# Extrait
Guillaume de Malmesbury

Guillaume de Malmesbury (1090-1095- ca.1143) est un moine historien qui s’intéressa particulièrement à l’histoire ecclésiastique. Parmi une œuvre particulièrement abondante, sont entre autres à retenir le Liber Pontificalis (1119), une histoire des papes, la Gesta regum Anglorum sur les hauts faits des Rois d’Angleterre de 735 à 1125, qui sera suivie d’une Gesta Pontificum Anglorum, l’histoire du clergé anglais et d’une Historia Novella (Histoire contemporaine).

Poète courtois en sa jeunesse, il a laissé deux poèmes lyriques, L’Espinette Amouresue et le Buisson de Jonèces

Geoffroy de Monmouth

Geoffroy de Monmouth (1100-1155) fut évêque et chroniqueur. Dans son œuvre majeure sur l’histoire des rois de Bretagne L’Historia Regum Britanniae écrite entre 1135 et 1139, il est le premier à donner une place centrale au roi Arthur, personnage historique du VIème siècle qui s’est couvert de légendes au fil des siècles et en sera recouvert avec l’engouement qu’il suscitera parmi les auteurs et 'augmenteurs' de gestes. Déjà, tout y est : le roi, sa cour, ses chevaliers en quête d’aventure et la table ronde. Table Ronde dont « à l’origine, il y a plusieurs traditions celtiques. La plus générale est celle de “la Table des“ (et) … ce n’est pas céder à des spéculations extravagantes que de mettre l’invention de la Table Ronde en rapport avec des mythes solaires » (J.P. Foucher Roman de la Table Ronde, Gallimard-Folio, 1970).

Geoffroy est également l’auteur d’une Vie de Merlin (1138).


La Chronique de Croyland

La Chronique de Croyland  provient de l'abbaye bénédictine de Croyland (ou  Crowland), (Lincolnshrie). Elle a été connue sous le nom de Chronique d'Ingulphe, d'après l'abbé Ingulphe, qui aurait  vécu au XIe siècle mais dont on ne sait rien ni même s’il a vraiment existé. Le contenu de cette chronique est pour une grande partie non fiable. Ce n’est d’ailleurs pas la seule chronique rédigée dans cette abbaye,  la plus puissante de l'Est de l'Angleterre,

Pour l'historienne contemporaine Alison Matthews,  les chroniques d’avant  1117 sont fausses,  mais  les trois « continuations » anonymes qui couvrent les périodes de 1144 à 1469, de 1459 à 1468 et de 1485 à 1486 peuvent être considérées comme fiables.

# Consigne
Recopiez sans rien changer le passage de l'extrait sur les chroniqueurs médiévaux qui commence par les mots contenant "Pour l'historienne contemporaine" et s'arrête à "considérées comme fiables.".

# Extraits de données
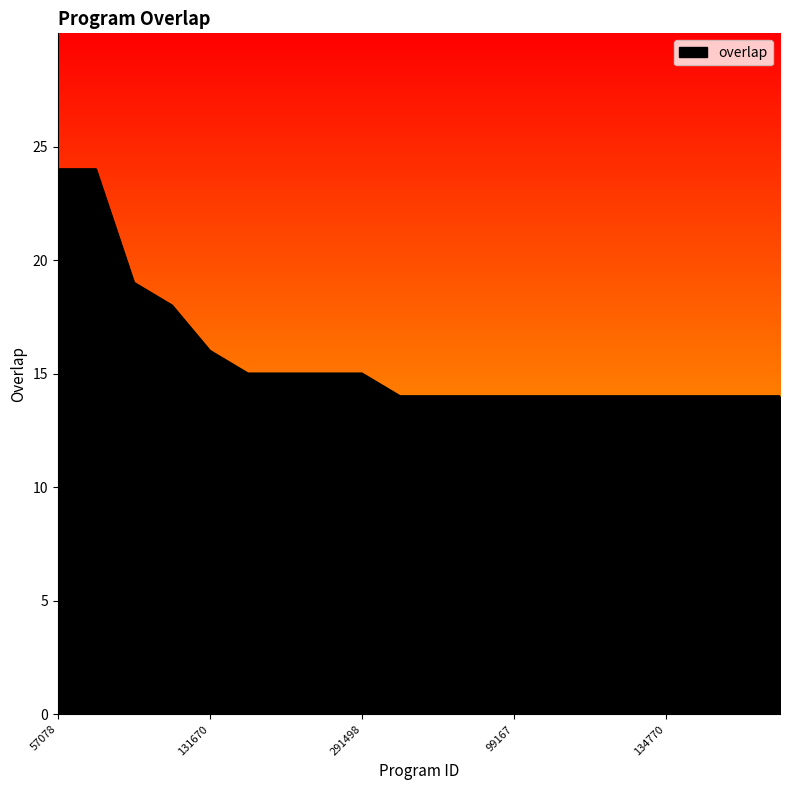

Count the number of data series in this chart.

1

--

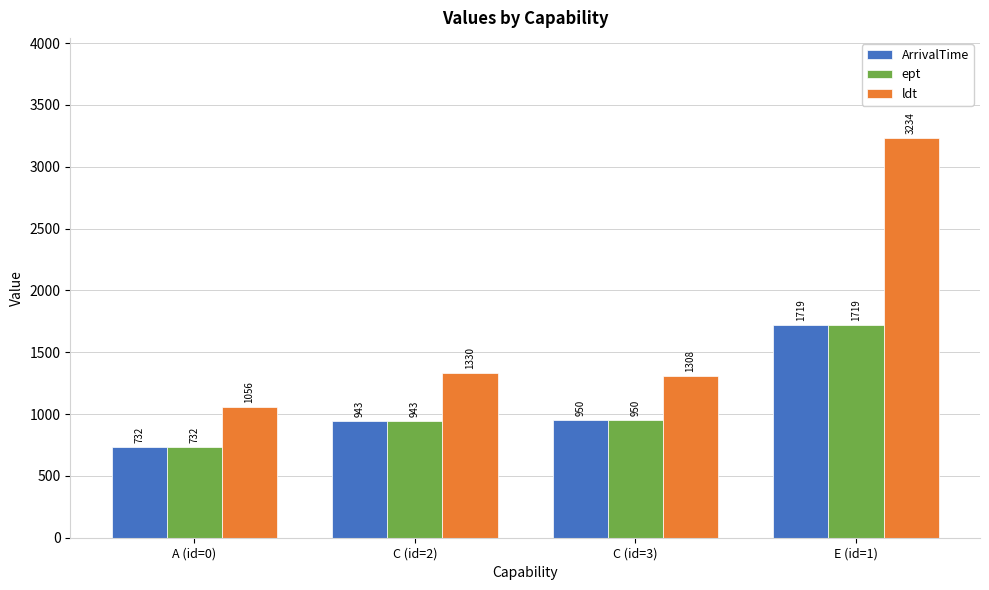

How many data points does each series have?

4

# Votre réponse
Pour l'historienne contemporaine Alison Matthews,  les chroniques d’avant  1117 sont fausses,  mais  les trois « continuations » anonymes qui couvrent les périodes de 1144 à 1469, de 1459 à 1468 et de 1485 à 1486 peuvent être considérées comme fiables.